Hi there! I am trying to model the price elasticity of different products, while controlling for seasonality.
Here is how one can generate the data:
import numpy as np
import pandas as pd
np.random.seed(42)
n_months = 12
n_floorplans = 3
n_obs = n_months * n_floorplans
data = {
"month_id": np.repeat(range(1, n_months+1), n_floorplans),
"product": np.tile(["A", "B", "C"], n_months),
"demand_A": np.random.poisson(100, n_obs),
"demand_B": np.random.poisson(80, n_obs),
"demand_C": np.random.poisson(60, n_obs),
"price_A": np.random.normal(1000, 50, n_obs),
"price_B": np.random.normal(1200, 70, n_obs),
"price_C": np.random.normal(1500, 100, n_obs),
}
df = pd.DataFrame(data)
The model computes alpha
and beta
to fit demand = exp(alpha + beta * (log(price) - log(avg_price)))
for each product.
And the seasonality is modeled using a Gaussian random walk. So, it’s an array of 12 values. Here is the full model:
import pymc as pm
import pytensor.tensor as pt
month_idx, month_labels = df["month_id"].factorize(sort=True)
product_idx, product_labels = df["product"].factorize(sort=True)
coords = {
"products": product_labels,
"months": month_labels,
}
with pm.Model(coords=coords) as funnel:
# define a monthly trend, as a random walk
month_effect = pm.GaussianRandomWalk('month_effect', init_dist=pm.Exponential.dist(0.25), dims="months")
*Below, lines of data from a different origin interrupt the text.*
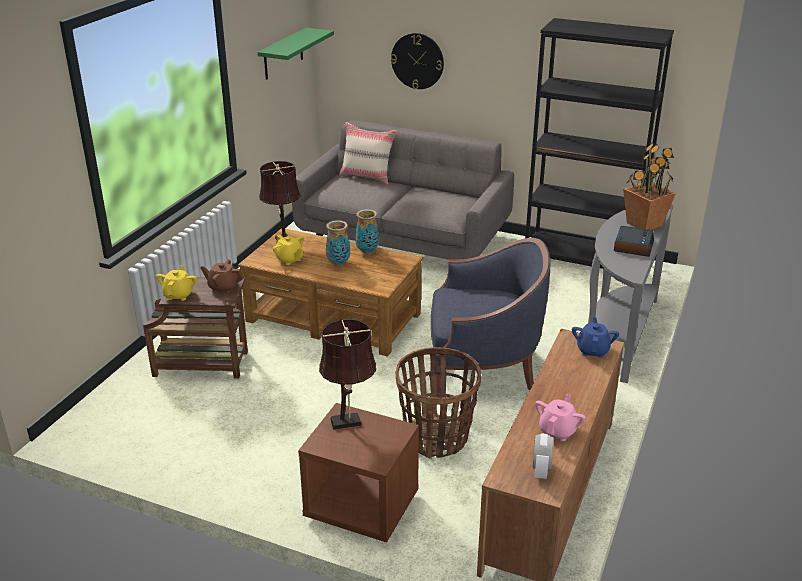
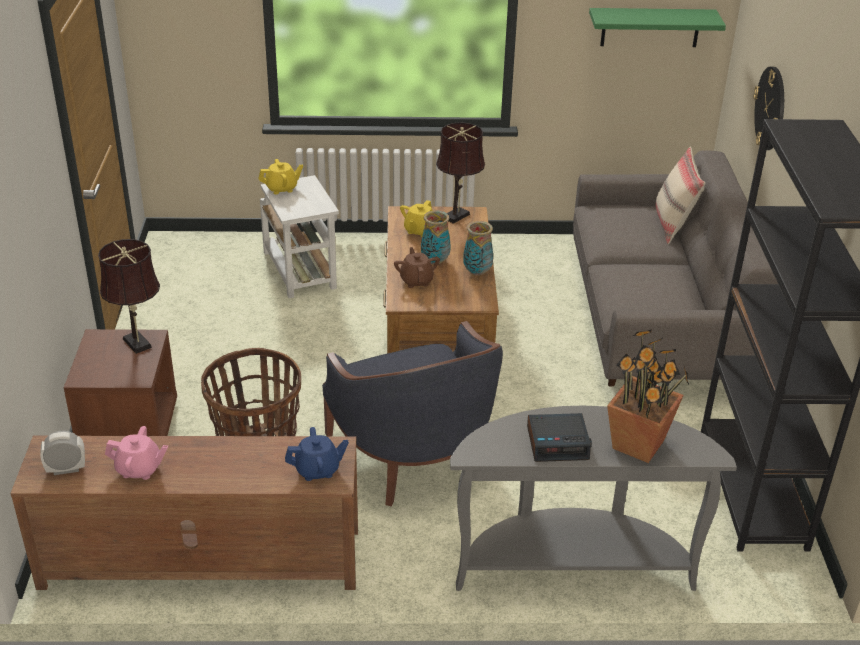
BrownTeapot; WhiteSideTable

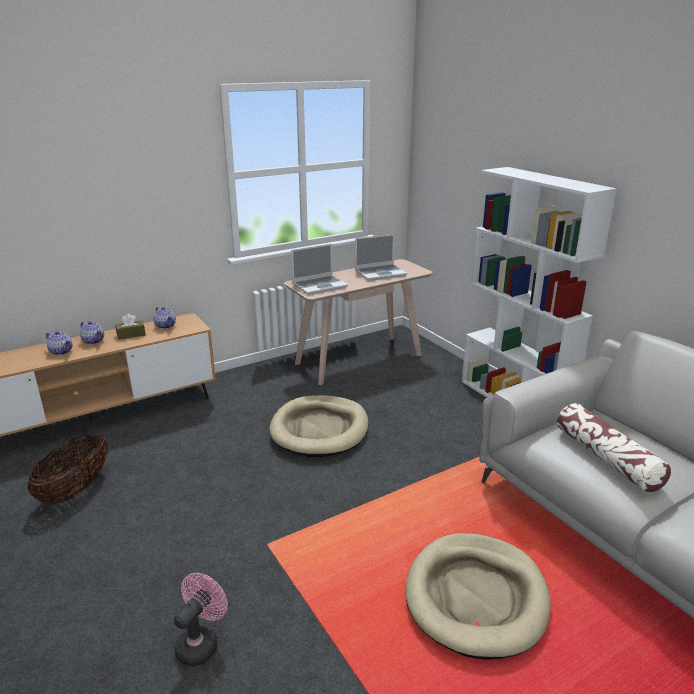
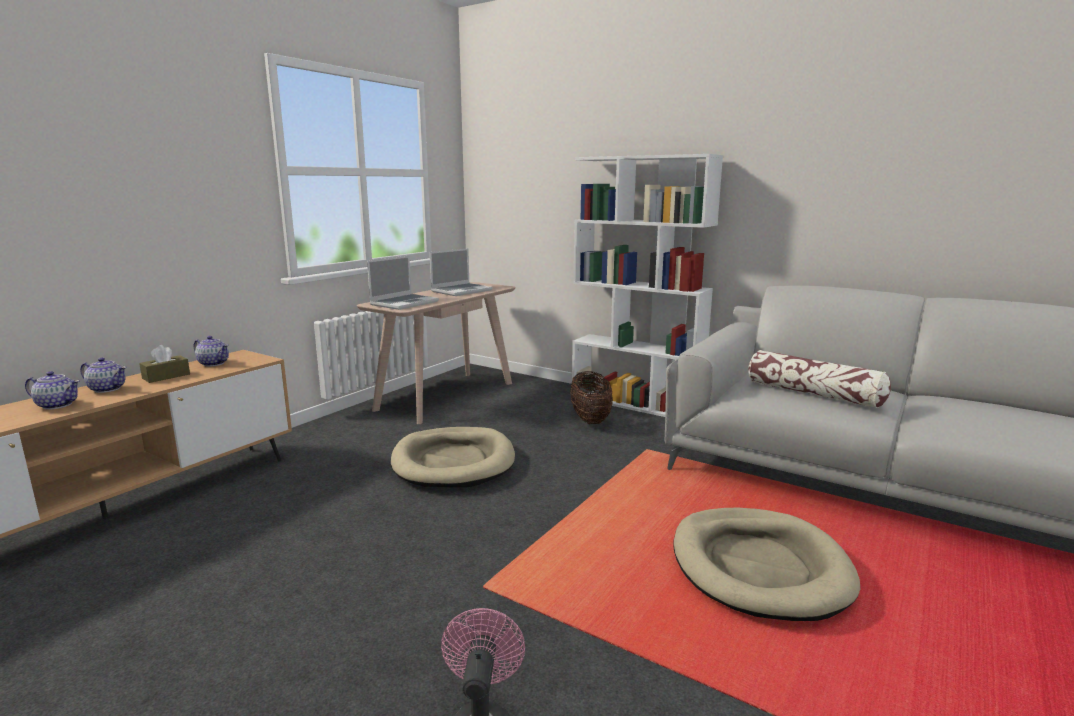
Basket

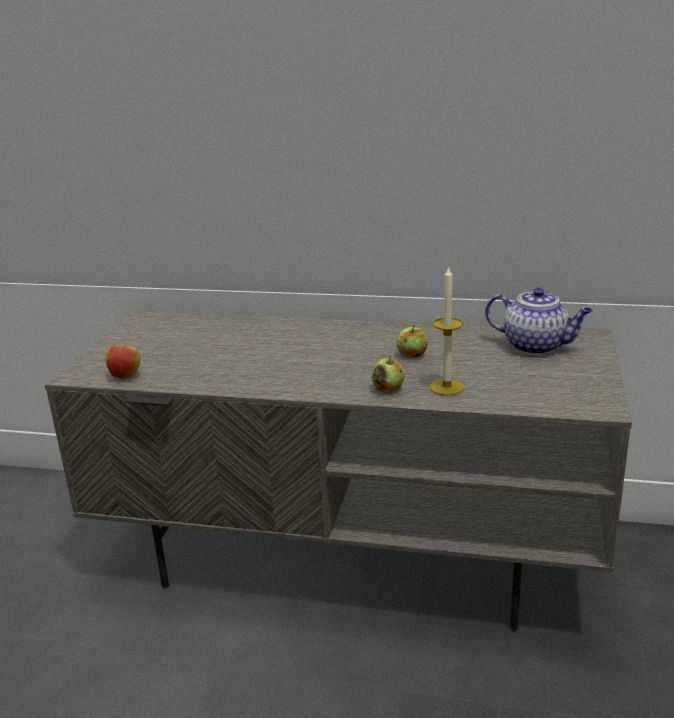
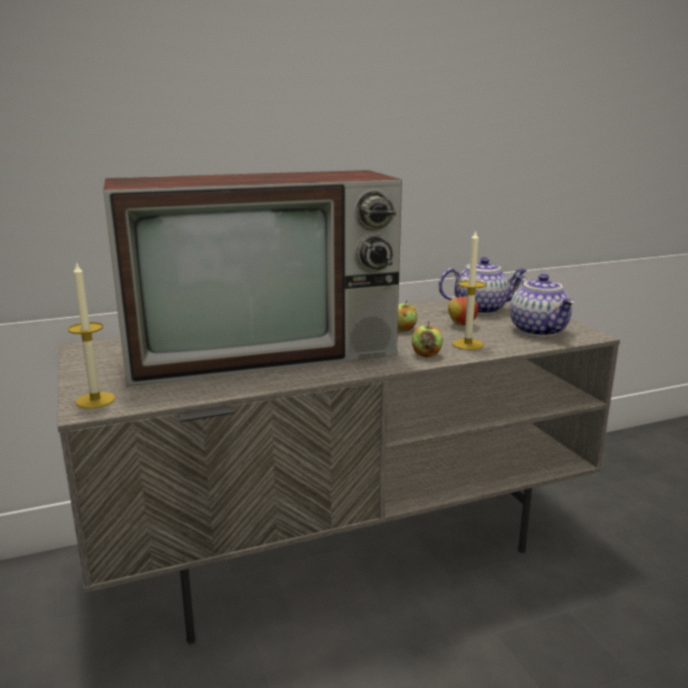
Candle (1st from left); Television; Teapot (2nd from left); Apple (3rd from left)

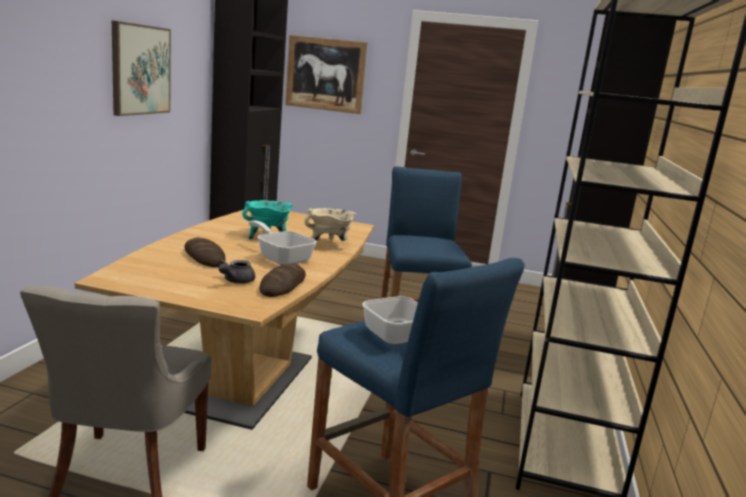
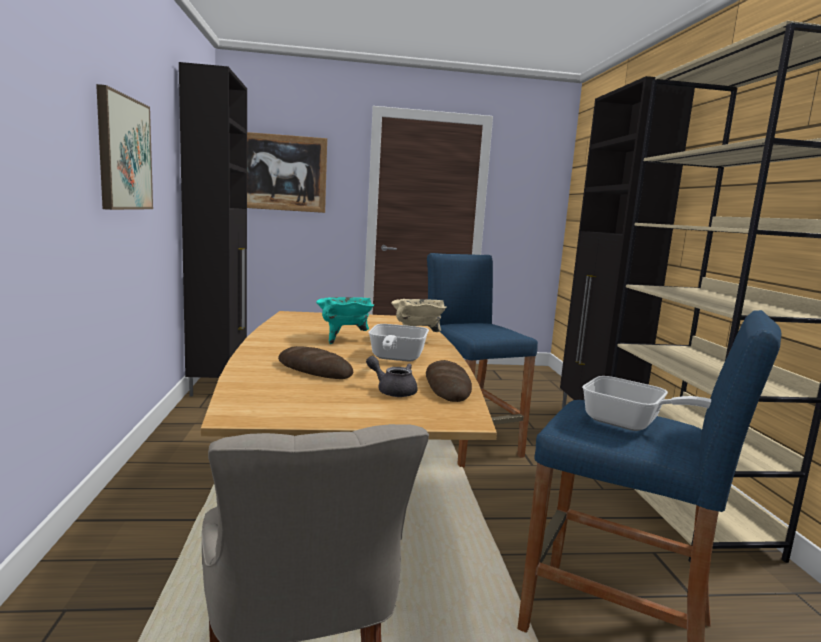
GreyTeapot; FryingPan (1st from left)

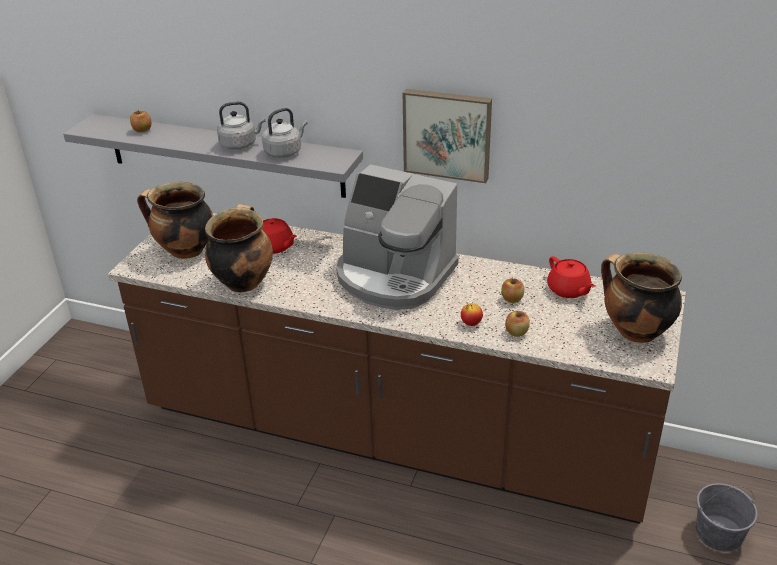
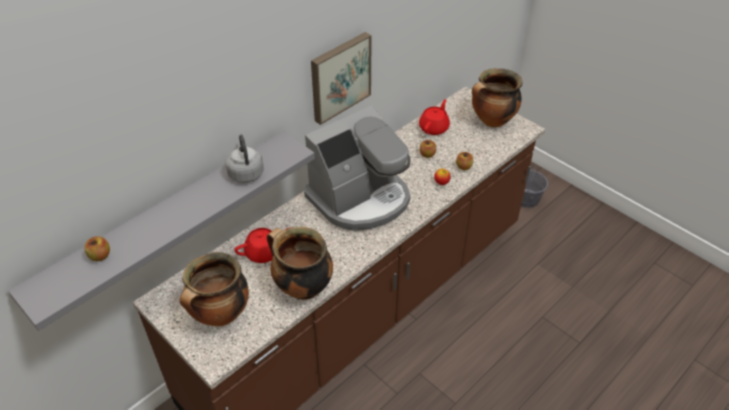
GreyKettle (1st from left in the first image); RedTeapot (2nd from left)

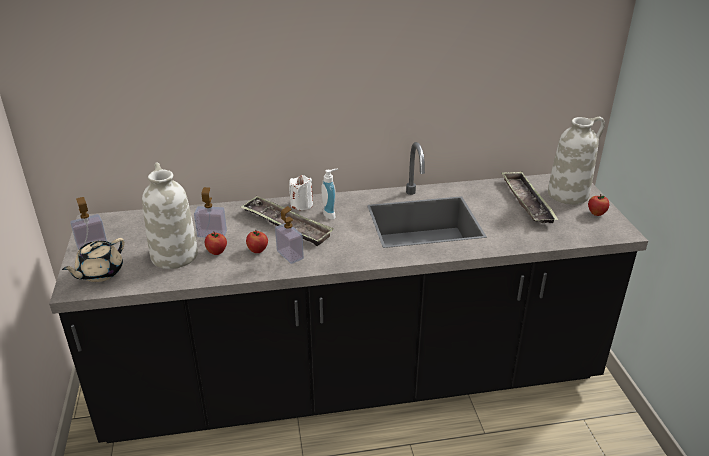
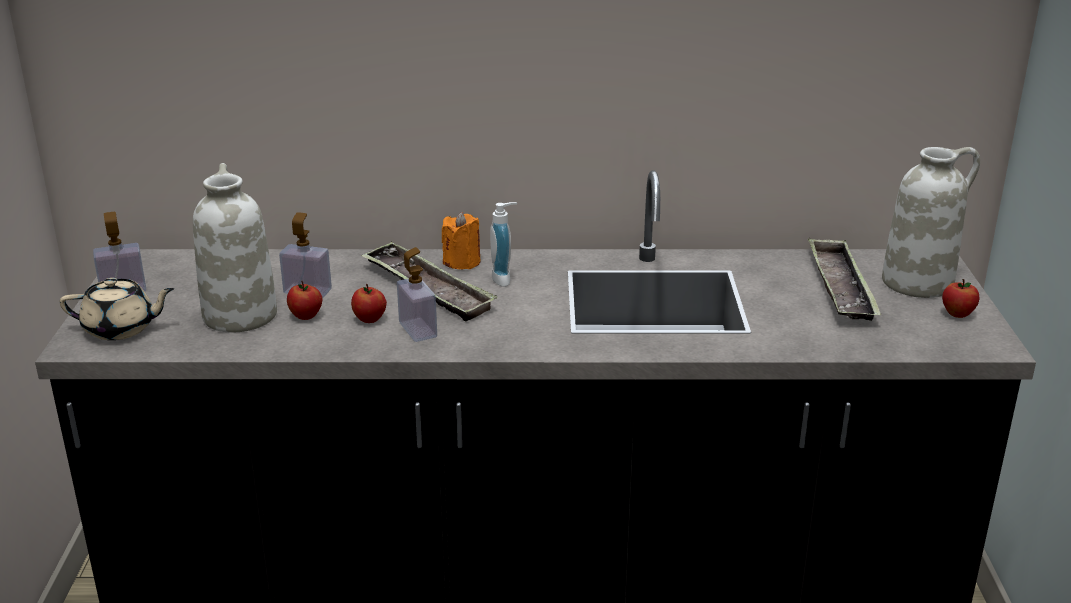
OrangeCandle; BeigeTeapot

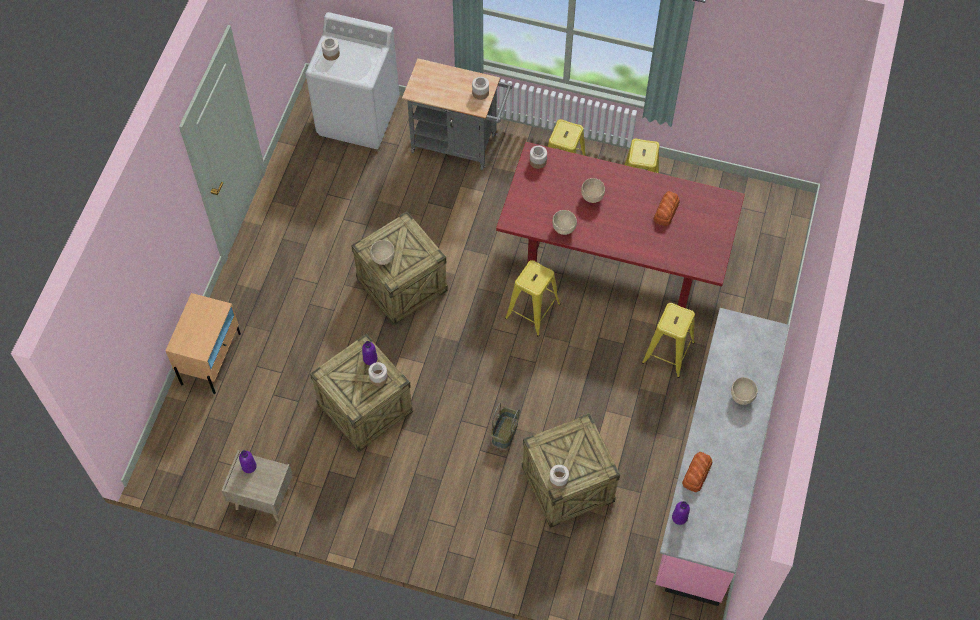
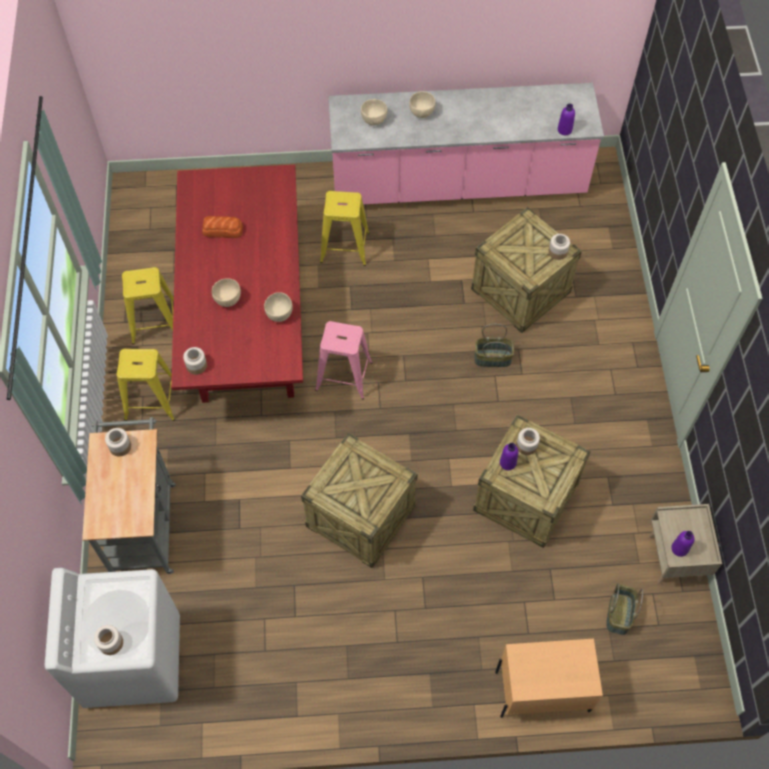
Bread (2nd from left in the first image); Basket (2nd from left); BeigeBowl (3rd from left); PinkStool

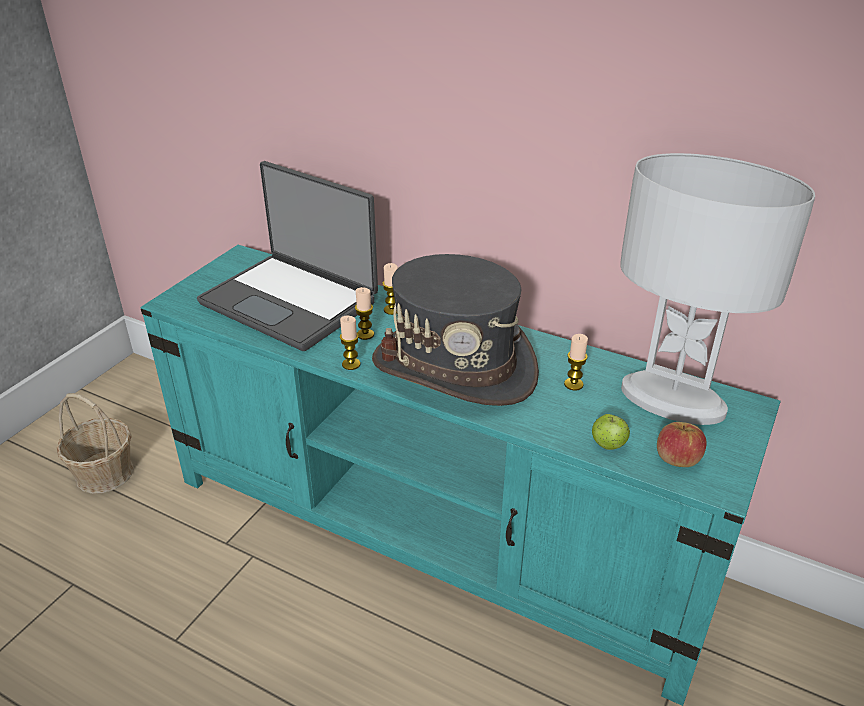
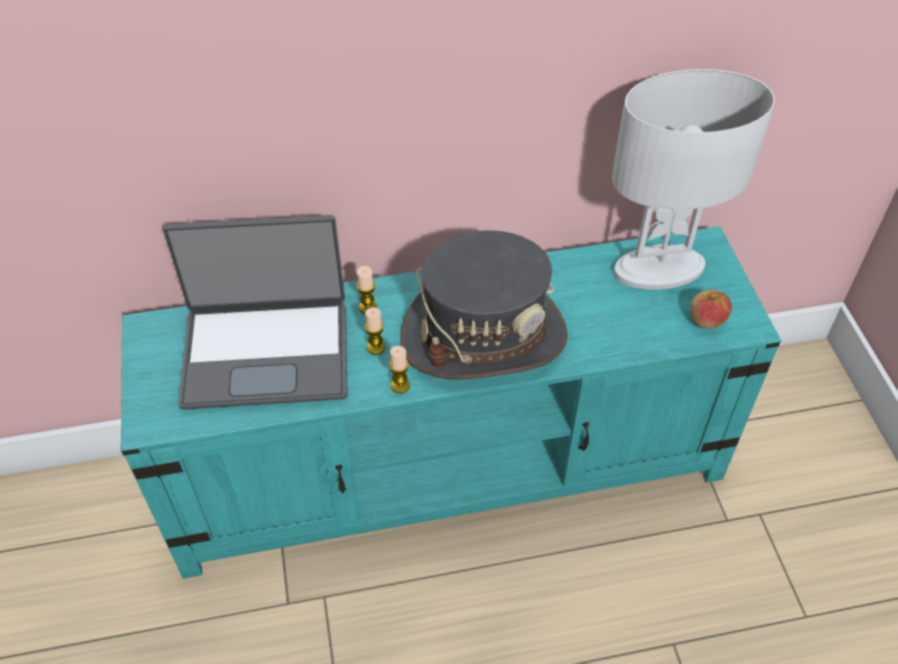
Basket; Candle (4th from left in the first image); Apple (1st from left in the first image)

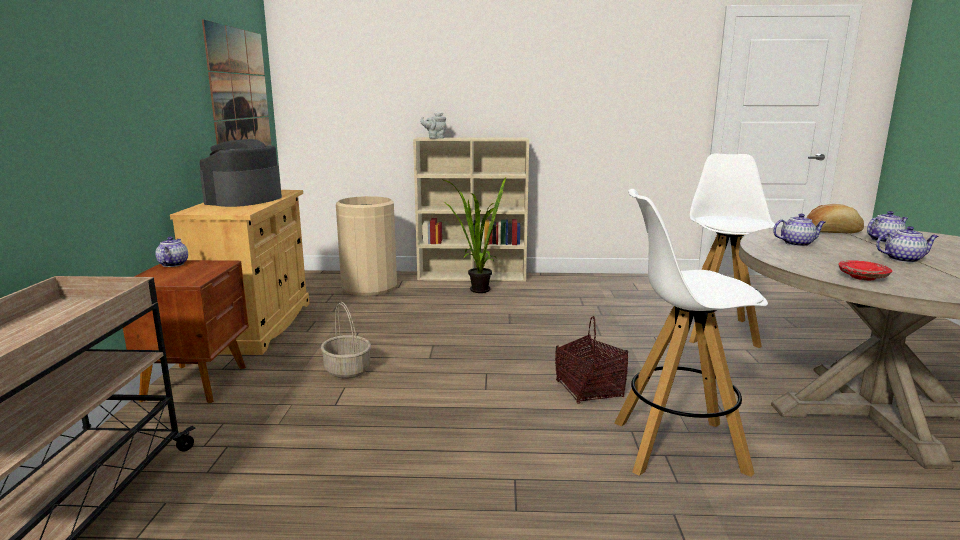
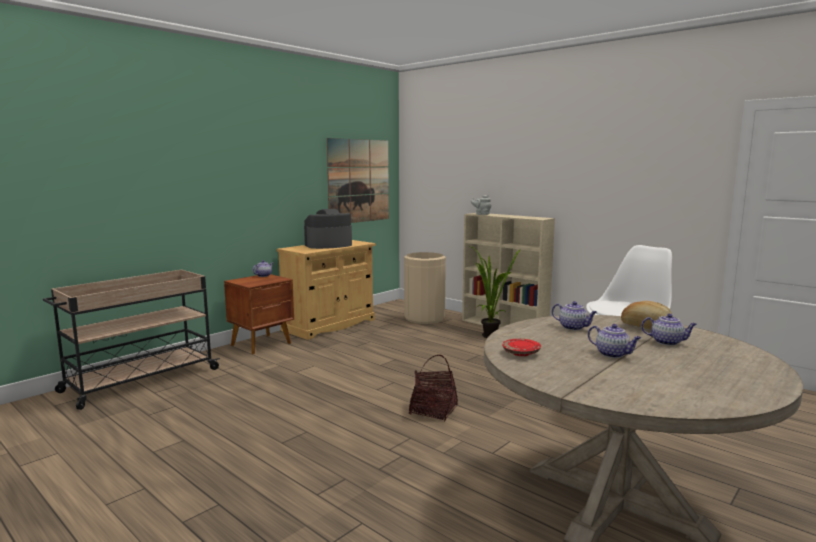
Basket (1st from left in the first image); WhiteStool (1st from left in the first image)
# estimates the elasticity coefficients
alpha = pm.Cauchy('alpha', 1, 2, dims="products")
beta = pm.Cauchy('beta', -3, 2, dims="products")
price_columns = [f"price_{p_name}" for p_name in product_labels]
average_prices = df[price_columns].mean(axis=0)
logμ0 = alpha + (beta * (np.log(df[price_columns]) - np.log(average_prices)))
μ0 = np.exp(logμ0) + month_effect[month_idx]
demand_columns = [f"demand_{p_name}" for p_name in product_labels]
demand_obs = pm.Poisson('demand_obs', μ0, observed=df[demand_columns])
idata = pm.sample()
When I attempt to sample without + month_effect[month_idx]
, it works well.
Now, after adding that seasonality component back, it throws:
ValueError: Input dimension mismatch. One other input has shape[1] = 3, but input[3].shape[1] = 36.
The way I understand it, it should work because:
-
μ0 = np.exp(logμ0)
has as many items than the number of data points in the dataset, since it’s fed into a distribution withobserved
set to the dataset. -
month_effect[month_idx]
should have the same shape, sincemonth_idx
has as many items thandf.shape[0]
What am I missing here?
(pymc==5.1.2)